=== EXERCISE ===
Would you repeat each of the lines below exactly?

☆ ☆ ☆

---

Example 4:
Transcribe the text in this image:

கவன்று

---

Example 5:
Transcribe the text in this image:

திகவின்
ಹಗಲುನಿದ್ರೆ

☆ ☆ ☆

=== ANSWER BOX ===
---

Example 4:
Transcribe the text in this image:

கவன்று

---

Example 5:
Transcribe the text in this image:

திகவின்
ಹಗಲುನಿದ್ರೆ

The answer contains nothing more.